Notons ici un exemple intéressant du pouvoir autocorrecteur des rêves qui vient atténuer le risque pris à chaque tentative d'interprétation. Une telle complicité entre le "dedans" et le "dehors", entre l'inconscient et le conscient est caractéristique de certains moments de l'aventure intérieure qui font dire qu'on est guidé par un "maître intérieur".

Ce rêve confirmait Elle dans sa fonction de support de l'anima. Elle devenait ainsi pour moi comme un ‘miroir aux alouettes’ dans lequel je venais contempler à quel point j'existais, par l'émotion que j'étais capable de susciter chez elle à mon sujet. Je me disais aussi que j'étais engagé dans ma quête, et donc que je devais dénoncer mes projections et sacrifier mes intérêts et mes affections légitimes. Je pensais que tel pourrait être le sens de ‘l'œuvre au noir’, et la conséquence de ‘l'entrée dans l'athanor’. Je me disais aussi que je devais veiller à ne pas massacrer des innocents physiques autour de moi ; dénoncer mes projections certes, mais pas détruire leurs supports en même temps.
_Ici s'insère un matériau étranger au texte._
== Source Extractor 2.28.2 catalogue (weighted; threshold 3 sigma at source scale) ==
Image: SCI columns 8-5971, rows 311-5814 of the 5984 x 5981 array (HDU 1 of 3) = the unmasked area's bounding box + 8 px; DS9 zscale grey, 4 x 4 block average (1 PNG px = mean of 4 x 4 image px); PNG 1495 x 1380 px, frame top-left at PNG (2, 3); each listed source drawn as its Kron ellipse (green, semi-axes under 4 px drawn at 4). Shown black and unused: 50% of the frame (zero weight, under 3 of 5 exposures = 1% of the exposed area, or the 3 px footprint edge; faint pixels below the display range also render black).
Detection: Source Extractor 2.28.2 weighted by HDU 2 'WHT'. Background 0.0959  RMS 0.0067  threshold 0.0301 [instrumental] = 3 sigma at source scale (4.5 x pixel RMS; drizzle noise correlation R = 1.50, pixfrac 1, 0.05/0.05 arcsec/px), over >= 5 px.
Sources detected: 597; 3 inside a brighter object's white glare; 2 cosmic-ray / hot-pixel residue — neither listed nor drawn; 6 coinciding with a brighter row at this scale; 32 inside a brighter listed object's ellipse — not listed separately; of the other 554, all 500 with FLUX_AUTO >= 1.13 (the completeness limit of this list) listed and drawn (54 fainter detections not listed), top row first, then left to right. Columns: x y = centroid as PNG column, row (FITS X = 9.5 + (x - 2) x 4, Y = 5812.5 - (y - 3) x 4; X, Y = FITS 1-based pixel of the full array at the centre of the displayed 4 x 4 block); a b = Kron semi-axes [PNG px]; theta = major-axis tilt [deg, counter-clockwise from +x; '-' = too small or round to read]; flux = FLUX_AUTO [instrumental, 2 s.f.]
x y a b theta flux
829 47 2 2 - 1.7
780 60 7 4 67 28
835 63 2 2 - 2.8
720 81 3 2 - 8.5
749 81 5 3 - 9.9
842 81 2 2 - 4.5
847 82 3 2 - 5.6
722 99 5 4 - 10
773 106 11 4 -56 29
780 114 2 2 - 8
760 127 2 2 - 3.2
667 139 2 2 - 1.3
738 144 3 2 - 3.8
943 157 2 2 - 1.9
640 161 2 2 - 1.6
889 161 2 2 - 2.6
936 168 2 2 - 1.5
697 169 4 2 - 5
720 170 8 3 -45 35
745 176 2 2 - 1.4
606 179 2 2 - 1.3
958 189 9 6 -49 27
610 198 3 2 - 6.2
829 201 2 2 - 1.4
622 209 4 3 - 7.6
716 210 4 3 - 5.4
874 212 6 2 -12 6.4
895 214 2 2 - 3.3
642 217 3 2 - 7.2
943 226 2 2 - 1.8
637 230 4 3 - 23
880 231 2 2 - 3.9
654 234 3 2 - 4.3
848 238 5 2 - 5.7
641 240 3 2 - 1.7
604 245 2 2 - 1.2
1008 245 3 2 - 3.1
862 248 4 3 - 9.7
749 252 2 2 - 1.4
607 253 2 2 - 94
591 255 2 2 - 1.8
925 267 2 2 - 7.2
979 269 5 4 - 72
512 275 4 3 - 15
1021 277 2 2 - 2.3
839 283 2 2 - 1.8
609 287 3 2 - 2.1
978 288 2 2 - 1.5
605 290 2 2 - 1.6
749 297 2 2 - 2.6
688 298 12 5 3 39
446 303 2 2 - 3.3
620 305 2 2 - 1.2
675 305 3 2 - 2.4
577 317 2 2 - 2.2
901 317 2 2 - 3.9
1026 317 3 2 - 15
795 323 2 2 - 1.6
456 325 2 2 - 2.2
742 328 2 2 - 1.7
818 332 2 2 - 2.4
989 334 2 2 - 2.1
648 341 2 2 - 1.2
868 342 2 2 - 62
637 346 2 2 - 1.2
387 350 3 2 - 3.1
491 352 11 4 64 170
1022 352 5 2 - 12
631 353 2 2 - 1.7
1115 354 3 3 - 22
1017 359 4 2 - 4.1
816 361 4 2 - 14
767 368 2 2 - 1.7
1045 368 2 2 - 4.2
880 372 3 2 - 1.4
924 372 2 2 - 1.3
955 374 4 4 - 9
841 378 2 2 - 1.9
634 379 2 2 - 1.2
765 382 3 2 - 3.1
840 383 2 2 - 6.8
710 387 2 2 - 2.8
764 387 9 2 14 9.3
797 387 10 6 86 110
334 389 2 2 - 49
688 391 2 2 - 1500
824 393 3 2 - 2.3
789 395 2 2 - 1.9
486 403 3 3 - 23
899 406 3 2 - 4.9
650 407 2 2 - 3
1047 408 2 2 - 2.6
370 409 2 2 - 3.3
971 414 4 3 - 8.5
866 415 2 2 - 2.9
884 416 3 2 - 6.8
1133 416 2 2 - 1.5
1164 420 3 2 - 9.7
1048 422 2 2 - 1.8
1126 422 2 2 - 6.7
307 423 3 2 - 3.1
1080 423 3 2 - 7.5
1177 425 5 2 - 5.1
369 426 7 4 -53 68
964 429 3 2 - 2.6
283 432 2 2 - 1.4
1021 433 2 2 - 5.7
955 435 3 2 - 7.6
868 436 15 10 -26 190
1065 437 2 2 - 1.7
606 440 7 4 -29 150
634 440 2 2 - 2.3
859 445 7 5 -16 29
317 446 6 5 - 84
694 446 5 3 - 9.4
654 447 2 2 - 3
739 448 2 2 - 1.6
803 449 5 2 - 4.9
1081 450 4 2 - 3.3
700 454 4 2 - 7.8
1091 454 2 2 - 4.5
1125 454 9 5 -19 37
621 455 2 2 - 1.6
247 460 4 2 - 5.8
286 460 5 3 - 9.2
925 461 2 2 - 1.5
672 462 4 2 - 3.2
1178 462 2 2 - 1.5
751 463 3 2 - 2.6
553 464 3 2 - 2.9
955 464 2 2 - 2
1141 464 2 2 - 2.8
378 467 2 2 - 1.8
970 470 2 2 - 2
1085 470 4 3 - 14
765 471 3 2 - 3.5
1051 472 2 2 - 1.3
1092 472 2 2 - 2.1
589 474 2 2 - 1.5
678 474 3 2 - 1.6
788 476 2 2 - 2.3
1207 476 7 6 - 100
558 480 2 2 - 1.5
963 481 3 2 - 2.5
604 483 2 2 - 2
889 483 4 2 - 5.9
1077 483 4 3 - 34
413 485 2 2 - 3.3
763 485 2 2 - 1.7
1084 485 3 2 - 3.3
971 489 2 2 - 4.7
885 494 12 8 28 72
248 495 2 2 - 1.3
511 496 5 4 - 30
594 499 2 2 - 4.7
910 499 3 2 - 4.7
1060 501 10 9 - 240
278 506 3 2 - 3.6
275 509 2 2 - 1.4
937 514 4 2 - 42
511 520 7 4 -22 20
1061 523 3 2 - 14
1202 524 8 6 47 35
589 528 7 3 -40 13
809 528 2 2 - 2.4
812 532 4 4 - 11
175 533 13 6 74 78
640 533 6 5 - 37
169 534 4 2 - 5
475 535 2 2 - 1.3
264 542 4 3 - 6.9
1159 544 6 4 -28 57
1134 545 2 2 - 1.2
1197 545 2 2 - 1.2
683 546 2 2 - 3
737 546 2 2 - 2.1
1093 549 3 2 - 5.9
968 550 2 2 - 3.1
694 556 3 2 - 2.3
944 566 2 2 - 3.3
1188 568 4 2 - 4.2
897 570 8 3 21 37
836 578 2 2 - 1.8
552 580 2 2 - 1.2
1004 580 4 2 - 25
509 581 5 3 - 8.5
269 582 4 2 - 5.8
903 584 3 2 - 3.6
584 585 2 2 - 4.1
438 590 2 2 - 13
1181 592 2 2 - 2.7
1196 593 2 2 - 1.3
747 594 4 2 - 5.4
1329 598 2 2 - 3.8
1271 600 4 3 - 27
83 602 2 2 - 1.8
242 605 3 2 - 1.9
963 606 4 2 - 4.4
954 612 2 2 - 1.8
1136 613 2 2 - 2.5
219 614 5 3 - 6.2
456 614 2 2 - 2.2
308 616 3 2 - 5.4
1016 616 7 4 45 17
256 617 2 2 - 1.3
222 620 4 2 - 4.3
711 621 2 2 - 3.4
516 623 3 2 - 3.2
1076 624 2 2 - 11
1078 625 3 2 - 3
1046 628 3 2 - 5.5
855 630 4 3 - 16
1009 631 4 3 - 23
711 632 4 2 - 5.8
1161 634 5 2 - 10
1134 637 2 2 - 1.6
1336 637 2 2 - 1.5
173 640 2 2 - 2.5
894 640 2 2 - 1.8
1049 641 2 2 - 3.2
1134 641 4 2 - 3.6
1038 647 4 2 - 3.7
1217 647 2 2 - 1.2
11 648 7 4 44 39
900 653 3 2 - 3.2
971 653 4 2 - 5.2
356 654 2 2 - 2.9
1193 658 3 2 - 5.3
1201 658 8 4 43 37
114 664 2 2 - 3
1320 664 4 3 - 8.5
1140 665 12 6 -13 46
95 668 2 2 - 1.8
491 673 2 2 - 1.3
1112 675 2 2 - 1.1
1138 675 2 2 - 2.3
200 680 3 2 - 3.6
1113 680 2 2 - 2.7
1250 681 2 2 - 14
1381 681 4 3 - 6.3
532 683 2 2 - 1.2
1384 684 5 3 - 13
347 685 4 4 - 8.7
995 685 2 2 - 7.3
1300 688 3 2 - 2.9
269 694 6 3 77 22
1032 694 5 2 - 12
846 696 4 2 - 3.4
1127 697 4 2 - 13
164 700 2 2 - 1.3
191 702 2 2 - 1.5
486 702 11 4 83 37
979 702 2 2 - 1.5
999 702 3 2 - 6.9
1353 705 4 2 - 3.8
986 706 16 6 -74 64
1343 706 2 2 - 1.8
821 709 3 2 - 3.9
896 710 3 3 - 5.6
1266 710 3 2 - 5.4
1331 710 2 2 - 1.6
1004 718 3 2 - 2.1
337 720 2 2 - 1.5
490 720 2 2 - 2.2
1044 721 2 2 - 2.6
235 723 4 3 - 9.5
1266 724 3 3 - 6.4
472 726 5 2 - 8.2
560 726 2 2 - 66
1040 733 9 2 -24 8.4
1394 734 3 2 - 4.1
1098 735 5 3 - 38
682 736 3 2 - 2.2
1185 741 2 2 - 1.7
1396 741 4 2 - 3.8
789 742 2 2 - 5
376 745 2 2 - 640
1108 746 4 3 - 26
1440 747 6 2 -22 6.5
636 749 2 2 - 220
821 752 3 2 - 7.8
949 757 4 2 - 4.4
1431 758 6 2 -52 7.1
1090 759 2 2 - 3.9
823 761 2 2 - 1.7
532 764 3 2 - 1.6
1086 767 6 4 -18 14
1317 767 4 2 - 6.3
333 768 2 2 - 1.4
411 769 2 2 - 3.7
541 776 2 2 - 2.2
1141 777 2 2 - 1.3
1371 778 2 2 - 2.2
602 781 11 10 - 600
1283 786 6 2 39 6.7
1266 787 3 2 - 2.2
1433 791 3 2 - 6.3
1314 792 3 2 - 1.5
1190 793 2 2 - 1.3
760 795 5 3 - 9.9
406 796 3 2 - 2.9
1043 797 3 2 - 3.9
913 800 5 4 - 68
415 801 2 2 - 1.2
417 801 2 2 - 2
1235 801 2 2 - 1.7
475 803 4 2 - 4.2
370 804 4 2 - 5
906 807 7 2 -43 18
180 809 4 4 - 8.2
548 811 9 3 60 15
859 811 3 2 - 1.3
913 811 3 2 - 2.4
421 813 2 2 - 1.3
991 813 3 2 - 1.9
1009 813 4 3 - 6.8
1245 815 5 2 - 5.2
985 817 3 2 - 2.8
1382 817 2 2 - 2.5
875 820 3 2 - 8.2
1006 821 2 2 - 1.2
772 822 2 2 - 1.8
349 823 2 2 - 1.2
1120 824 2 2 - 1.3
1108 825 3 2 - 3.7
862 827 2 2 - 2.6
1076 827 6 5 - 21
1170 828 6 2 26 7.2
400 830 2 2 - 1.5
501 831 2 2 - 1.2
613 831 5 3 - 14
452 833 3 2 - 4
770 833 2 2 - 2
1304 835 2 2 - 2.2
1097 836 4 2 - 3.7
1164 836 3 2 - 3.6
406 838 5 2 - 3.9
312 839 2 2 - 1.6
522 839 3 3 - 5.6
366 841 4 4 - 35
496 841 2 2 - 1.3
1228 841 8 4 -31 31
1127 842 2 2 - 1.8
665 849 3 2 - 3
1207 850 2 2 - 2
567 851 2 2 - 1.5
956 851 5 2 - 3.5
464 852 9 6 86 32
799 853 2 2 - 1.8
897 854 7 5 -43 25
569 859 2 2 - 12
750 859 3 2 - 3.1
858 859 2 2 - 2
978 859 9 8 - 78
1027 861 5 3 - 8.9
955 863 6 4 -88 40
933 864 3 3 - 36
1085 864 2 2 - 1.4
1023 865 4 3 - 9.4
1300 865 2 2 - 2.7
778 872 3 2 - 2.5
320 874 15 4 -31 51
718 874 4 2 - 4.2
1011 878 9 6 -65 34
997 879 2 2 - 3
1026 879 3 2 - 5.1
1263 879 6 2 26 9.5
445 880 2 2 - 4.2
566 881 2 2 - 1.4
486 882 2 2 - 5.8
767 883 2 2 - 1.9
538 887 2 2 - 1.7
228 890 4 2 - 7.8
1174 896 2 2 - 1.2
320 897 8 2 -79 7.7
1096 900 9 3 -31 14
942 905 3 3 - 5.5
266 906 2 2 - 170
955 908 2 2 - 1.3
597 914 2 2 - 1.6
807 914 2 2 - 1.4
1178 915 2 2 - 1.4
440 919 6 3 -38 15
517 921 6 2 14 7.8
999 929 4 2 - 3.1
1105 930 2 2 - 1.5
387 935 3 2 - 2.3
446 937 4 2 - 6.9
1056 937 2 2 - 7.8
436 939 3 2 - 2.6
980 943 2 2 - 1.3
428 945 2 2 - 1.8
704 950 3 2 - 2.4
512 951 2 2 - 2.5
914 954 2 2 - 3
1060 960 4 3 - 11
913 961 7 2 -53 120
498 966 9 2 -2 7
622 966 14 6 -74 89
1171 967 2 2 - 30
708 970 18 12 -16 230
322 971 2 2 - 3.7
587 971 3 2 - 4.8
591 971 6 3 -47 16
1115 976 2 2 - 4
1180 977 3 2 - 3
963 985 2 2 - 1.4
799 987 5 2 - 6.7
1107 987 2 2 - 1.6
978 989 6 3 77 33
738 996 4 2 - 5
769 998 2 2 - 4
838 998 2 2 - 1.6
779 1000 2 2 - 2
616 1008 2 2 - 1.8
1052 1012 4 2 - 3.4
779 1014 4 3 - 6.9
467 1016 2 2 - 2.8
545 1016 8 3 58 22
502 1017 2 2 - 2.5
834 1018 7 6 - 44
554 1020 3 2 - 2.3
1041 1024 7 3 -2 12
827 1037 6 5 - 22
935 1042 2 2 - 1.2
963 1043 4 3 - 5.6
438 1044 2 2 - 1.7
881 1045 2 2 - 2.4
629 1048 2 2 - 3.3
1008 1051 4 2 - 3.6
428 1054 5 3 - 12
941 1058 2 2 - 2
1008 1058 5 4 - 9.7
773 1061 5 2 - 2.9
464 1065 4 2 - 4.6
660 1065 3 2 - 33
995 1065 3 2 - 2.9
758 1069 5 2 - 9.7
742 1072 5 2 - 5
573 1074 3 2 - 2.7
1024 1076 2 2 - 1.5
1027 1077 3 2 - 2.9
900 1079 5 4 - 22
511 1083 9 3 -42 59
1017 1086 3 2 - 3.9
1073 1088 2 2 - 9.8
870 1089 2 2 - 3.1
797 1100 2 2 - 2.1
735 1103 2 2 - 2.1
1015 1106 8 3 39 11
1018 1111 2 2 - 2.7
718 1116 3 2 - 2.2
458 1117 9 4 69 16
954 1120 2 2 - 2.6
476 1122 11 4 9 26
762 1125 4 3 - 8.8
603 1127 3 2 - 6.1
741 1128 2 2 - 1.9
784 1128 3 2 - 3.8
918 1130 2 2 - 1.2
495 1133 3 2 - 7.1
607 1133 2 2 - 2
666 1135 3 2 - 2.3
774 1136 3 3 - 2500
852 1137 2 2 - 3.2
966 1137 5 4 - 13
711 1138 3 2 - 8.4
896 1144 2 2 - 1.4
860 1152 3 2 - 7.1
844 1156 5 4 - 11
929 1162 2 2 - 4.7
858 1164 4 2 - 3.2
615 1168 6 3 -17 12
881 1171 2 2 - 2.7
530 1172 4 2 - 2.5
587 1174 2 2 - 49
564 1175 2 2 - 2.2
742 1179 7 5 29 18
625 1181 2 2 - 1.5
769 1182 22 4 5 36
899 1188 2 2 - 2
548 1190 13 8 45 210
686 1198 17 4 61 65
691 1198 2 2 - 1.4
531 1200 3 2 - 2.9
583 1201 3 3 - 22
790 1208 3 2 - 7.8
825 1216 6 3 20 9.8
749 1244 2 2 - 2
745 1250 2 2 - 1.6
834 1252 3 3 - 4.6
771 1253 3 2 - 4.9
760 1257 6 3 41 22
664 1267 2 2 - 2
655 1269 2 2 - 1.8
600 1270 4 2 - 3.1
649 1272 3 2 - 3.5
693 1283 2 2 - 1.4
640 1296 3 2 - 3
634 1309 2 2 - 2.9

Je me devais de protéger Elle de moi-même, elle qui, libérant ma parole, me guidait pour cette étape. Je devais en quelque sorte lui payer mon tribut en l'aidant et en la protégeant.

Noter ce sentiment de dette de Pierre, ce besoin de devoir payer son viatique.
Au sujet de ce vocabulaire alchimique, on pourra consulter "Psychologie et Alchimie" de CG Jung ou "La voie de la transformation selon Jung et l'alchimie" d'Étienne Perrot

Durant cette période, je relisais "Ma vie" de Jung et ce qu'il écrit de sa confrontation avec l'anima, du dialogue intérieur qu'il établit avec elle, des lettres qu'il lui écrivait. Je pratiquais de même et, en parallèle de mes échanges avec Elle, je dialoguais avec l'anima, je lui avais donné un nom et je m'adressais à elle comme à une personne. Tout comme Jung, à des moments de grand trouble, je lui demandais ce qui lui arrivait, pourquoi cette angoisse, pourquoi ce vague à l'âme, je lui demandais de m'expliquer. D'explications à proprement parler je n'en recevais pas, mais l'angoisse ou le vague à l'âme disparaissait assez rapidement. J'avais trouvé un moyen de réguler mes émotions.

Dans la démarche de Pierre, on ne peut pas ne pas noter une certaine imitation de Jung, comme il existe des "imitations de Jésus-Christ". "Ce que Jung nous a apporté, ce n'est pas une doctrine, mais une voie." Étienne Perrot, La voie de la transformation d'après CG Jung et l'alchimie.

Elle était médiatrice. Support de ma projection, Elle me conduisait à m'expliquer intérieurement avec mes états d'âme et à comprendre beaucoup de choses ; en tous cas à avoir le sentiment de comprendre, et celui de la lire, Elle, comme à livre ouvert. A travers cette expérience numineuse, je sentais que je développais une sensibilité particulière faite de synchronicités fréquentes, d'éléments de prophétisme et de la découverte de ce que j’appelais avec d’autres une érotique de l'âme, bref je me découvrais porteur de sens. Avais-je trouvé une partenaire avec qui progresser ensemble, s'entraider, se stimuler ? Était-elle la fameuse ‘soror mystica’ dont on parle dans les livres, celle avec laquelle on va vers les non moins fameuses ‘noces chymiques’ ? En quoi consistent celles-ci ? Ce qui était sûr pour l'instant, c'est qu'Elle me permettait d'objectiver la confrontation avec l'anima, qu'elle facilitait l'exploration de mon inconscient.

La culture de Pierre rend son récit intéressant mais en même temps, on peut se demander si celle-ci ne conditionne pas fortement ses interprétations.